Así se vio y se vivó la tercera jornada del FICM 2015.

Sopladora de hojas
La competencia mexicana siguió esta mañana con La sopladora de hojas, una comedia casi surreal y escurridiza que retoma mucho de lo depositado por Temporada de patos de Fernando Eimbcke (la referencia forzada cada vez que se habla de comedias críticas en el universo juvenil) pero dándole el revés con un descaro que le queda además muy bien.

Tres amigos entre adolescentes y preadultos vuelven de su juego de soccer dominical y al cruzar por el jardín del barrio uno de ellos pierde el llavero entre las hojas secas del otoño.

Desde ese momento Alejandro Iglesias Mendizábal juega con todas las trampas posibles para que sus tres mosqueteros (la secuencia del duelo de escobas es quizá la mejor parte de la película y la que pasará de largo para quienes no sepan detectar ahí el corazón de la misma) no puedan escapar del jardín y para que al mismo tiempo nunca veamos en realidad que busquen el famoso llavero.

A partir de entonces serán nueve los capítulos que a media tinta entre unos caifanes en reversa (esta es más una pandilla infantil que un enfrentamiento de clases sociales y aquí la camaradería permite la comparación) y un humor ligerísimo y grato, Iglesias repase sin muchas complicaciones (aunque el trabajo entregado no es para nada simple) el placer de la extensión del tiempo, muchas veces a través de conversaciones que parecen fuera de toda lógica, en un mundo en el que lo inmediato y el ahora nos tienen secuestrados; está también la profundidad de los sinsentidos en un mundo lleno de conversaciones que a veces omiten las descripciones en favor de una imagen (real o artificial) que sustituya el dibujo a través de las palabras.

En esos momentos es cuando de nuevo se le puede conectar con Temporada de patos y esos discursos inundados de canabis en donde sin decir mucho se hablaba de todo.

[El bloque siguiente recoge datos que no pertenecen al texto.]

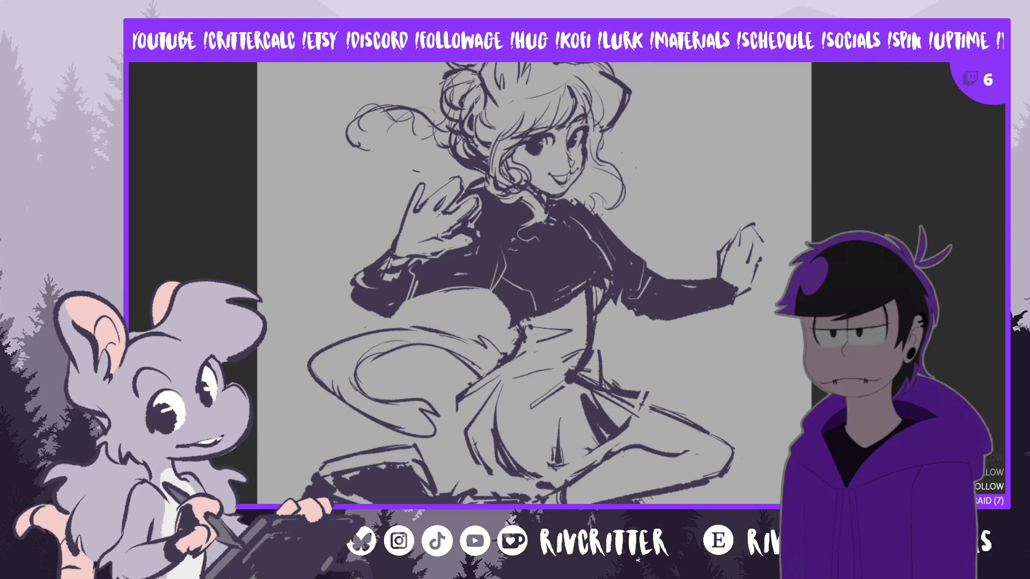
key("h")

Iglesias a veces se regodea en los logros que paso a paso da su película pero no tarda en soltarla de nuevo en un juego de imaginaciones y realidades que se atrapan una a la otra para permitir la transformación de personajes a los que más de una vez dimos por perdidos: es decir, a pesar de una historia que parece completamente lineal e inevitable, las sorpresas están a la orden del día.

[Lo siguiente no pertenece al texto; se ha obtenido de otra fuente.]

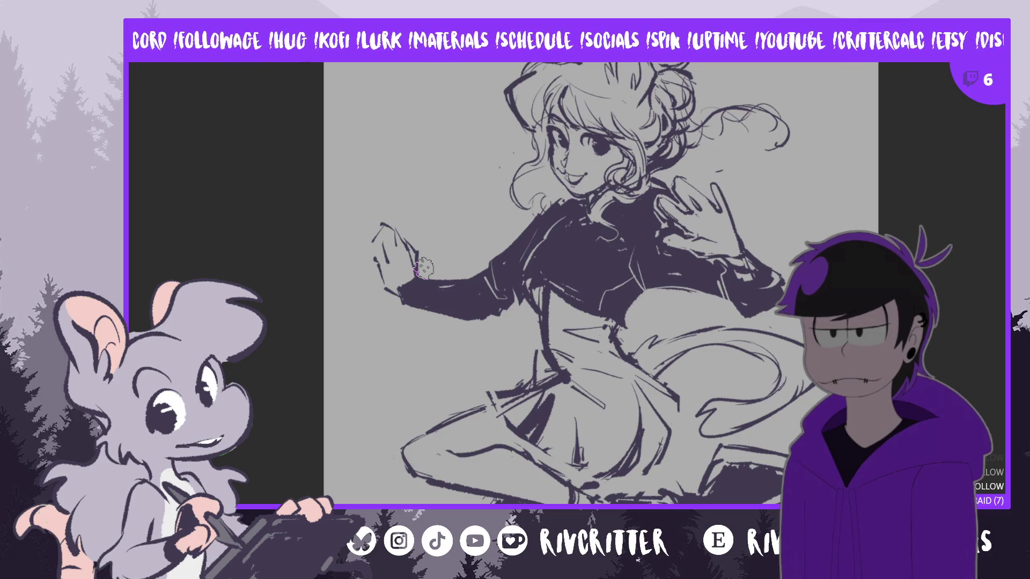
scroll(536, 214, "right", 3)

La oda a esos sinsentidos luminosos, a un humor que nos lleva cada vez más dentro de esa pared sin paredes que primero es el parque, después la juventud y al final la infancia, la consigue Iglesias con un guión tan trabajado que muy pronto en la película tenemos ya un micro universo interno que permite bromas hacia adentro -íntimas en consecuencia- y que nunca volverán a funcionar fuera de la película.

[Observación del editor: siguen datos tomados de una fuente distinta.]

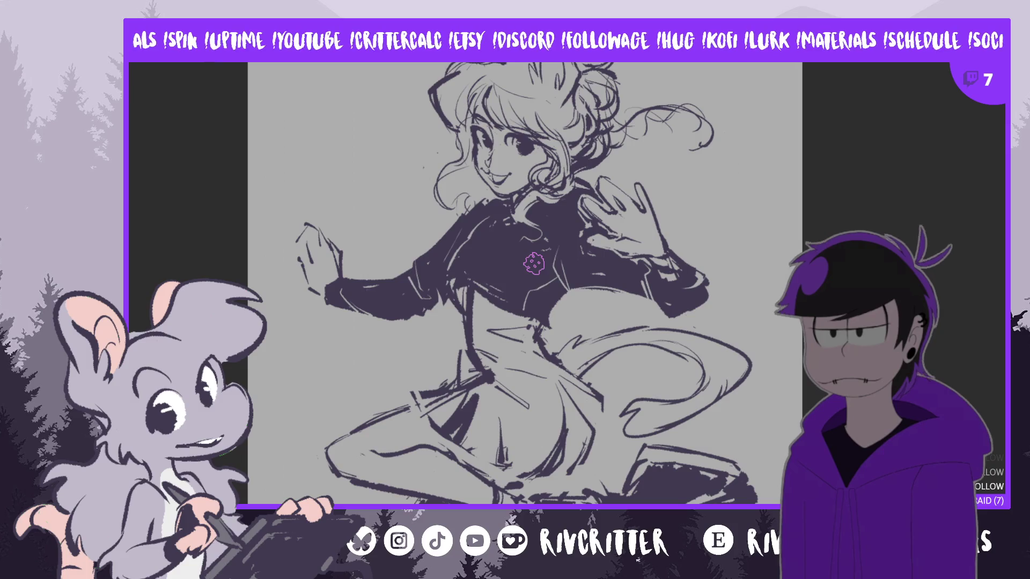
key("ctrl+z")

¿Refrescante? Sí. ¿Novedosa? No tanto. Y sin embargo Sopladora de hojas logra que lo que películas como Somos Mari Pepa sugerían débilmente casi por error: la camaradería, la perpetuación de una juventud menos entregada al presente perpetuo en que vivimos, la revolución personal a ritmo de rock (Jessy Bulbo sonó por segunda ocasión en una película del festival), el derecho y la casi necesidad de dudar de lo que se quiere hacer el resto de la vida cuando apenas se tienen 20 años. Peor aún si se tienen menos.

 

The Lobster (película de un muy joven director)
¿El mundo ha llegado a su fin? ¿Estamos ante el replanteamiento de la civilización o se trata de un truco en el que todos hemos quedado desnudos, y los modos y falsedades de la correción política se han desvanecido para que podamos dar rienda suelta a comentarios y acciones que alguien más consideraría desafortunadas?
¿En The Lobster nos enfrentamos a un mundo parecido al de Naranja mecánica, materializción estilizada de la Guerra Fría y de un mundo dividido por dos ideologías igualmente tontas? ¿Será que todos nos hemos dado cuenta que el amor en realidad no existe y que en consecuencia tenemos que encontrar la fórmula para que los humanos no desaparezcan del planeta? En esas circunstancias ¿aquellos que se resisten a formar una pareja y tener hijos, a vivir solos, se han convertido en rebeldes, trasnochados, visionarios, todas las anteriores?

La sorpresa de la secuencia inicial de The Lobster es el mejor resumen que una película puede hacer de ella misma, un haikú incómodo y violento que nos deja ver que lo que Lanthimos nos va a contar es una historia de amor sin amor, en la que las parejas pueden decirse que no quieren serlo más y en la que veremos cómo el mundo ha sidio arrastrado durante siglos por una idea tan abrumadora y volátil como el amor.

Y no.

Porque también es posible que Lanthimos desarrolle, efectivamente, un escenario post apocalíptico o de civilización dictatorial en nuestro futuro, que al mismo tiempo sepa a Farenheit 451 de Truffaut o al Alphaville de Godard. De hecho, cuando vemos que quienes viven en pareja se enfrentan (literalmente) a quienes no quieren sino estar solos; cuando quienes escapan de una ideología a la otra son perseguidos, aparece algo muy cercano a esos bomberos pirómanos de un mundo en el que están prohibidos los libros.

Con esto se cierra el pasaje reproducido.